La pasada semana ha sido aleccionadora. El día a día me ha mostrado tantas caras diferentes de la realidad, que me han obligado a reflexionar sobre la cotidianidad, especialmente aquello que damos por sentado. Lo esencial, lo básico, lo menos elaborado.

Hace unos días La Comparsa me llevó hasta la Penitenciaría Nacional La Victoria. Por asuntos de trabajo llegué hasta allí. La visita tenía un altísimo valor sentimental para mí, siendo hija de un dirigente de izquierda que pasó en aquel penal dos años de su vida durante los fatídicos 12 años de Balaguer.

Crecí escuchando las historias de mi papá sobre sus días en El Hospital y lo duro de la vida cuando falta libertad. Los relatos de mi mamá y las narraciones tan descriptivas de mis hermanos Juan Miguel y Yenny, que siendo pequeños les tocaba pasar algunos domingos entre presos políticos para estar con mi papá. Así que ponerle imágenes a esas historias resultaba una experiencia interesante y cargada de nostalgia. Debo confesar que más que impresionada, me sentí privilegiada de que la vida y mi trabajo me permitieran estar allí.

Material extraído
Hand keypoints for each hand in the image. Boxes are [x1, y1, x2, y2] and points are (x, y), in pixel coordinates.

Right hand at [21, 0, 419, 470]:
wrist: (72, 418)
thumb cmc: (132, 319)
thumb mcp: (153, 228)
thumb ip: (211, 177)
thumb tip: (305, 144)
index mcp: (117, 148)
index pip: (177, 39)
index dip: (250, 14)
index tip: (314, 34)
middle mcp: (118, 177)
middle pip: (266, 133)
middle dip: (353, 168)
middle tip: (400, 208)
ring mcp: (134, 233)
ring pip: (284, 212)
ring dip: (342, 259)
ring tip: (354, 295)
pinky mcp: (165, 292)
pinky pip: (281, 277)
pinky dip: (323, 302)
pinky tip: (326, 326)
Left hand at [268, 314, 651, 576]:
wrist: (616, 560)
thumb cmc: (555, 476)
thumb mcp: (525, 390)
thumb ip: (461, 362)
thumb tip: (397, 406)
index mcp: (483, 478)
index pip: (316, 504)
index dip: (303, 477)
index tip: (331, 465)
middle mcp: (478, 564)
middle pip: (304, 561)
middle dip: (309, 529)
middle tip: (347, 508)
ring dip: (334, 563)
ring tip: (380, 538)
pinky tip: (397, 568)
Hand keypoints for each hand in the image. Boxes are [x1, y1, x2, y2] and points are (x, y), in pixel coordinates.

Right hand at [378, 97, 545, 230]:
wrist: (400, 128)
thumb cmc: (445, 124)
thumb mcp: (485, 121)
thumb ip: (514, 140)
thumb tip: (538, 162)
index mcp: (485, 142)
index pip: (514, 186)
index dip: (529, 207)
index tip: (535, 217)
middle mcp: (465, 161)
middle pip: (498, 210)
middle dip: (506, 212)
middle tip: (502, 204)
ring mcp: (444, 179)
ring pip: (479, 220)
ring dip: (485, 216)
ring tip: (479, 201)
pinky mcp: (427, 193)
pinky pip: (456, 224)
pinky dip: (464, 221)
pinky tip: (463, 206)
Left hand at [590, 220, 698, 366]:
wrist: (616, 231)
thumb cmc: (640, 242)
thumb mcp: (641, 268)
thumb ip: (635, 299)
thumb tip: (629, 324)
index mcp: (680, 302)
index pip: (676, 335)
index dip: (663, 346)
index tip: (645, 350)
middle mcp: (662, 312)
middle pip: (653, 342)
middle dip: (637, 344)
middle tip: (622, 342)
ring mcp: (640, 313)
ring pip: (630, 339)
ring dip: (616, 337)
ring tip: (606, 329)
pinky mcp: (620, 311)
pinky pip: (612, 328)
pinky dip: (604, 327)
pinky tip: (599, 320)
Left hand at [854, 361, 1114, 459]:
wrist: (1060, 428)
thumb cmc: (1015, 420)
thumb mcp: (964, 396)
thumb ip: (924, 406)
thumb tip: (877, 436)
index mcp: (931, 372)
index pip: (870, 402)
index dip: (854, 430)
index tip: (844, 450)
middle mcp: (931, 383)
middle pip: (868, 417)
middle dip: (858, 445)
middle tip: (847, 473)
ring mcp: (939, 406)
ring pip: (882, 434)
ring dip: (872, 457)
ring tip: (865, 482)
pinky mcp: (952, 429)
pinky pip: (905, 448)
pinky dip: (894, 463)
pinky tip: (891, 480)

Instrucciones
Cita textualmente el fragmento del texto sobre la visita a la Penitenciaría Nacional La Victoria que va de "Hace unos días" a "años de Balaguer.". Las líneas son material aparte y no forman parte del texto.

Resultado
Hace unos días La Comparsa me llevó hasta la Penitenciaría Nacional La Victoria. Por asuntos de trabajo llegué hasta allí. La visita tenía un altísimo valor sentimental para mí, siendo hija de un dirigente de izquierda que pasó en aquel penal dos años de su vida durante los fatídicos 12 años de Balaguer.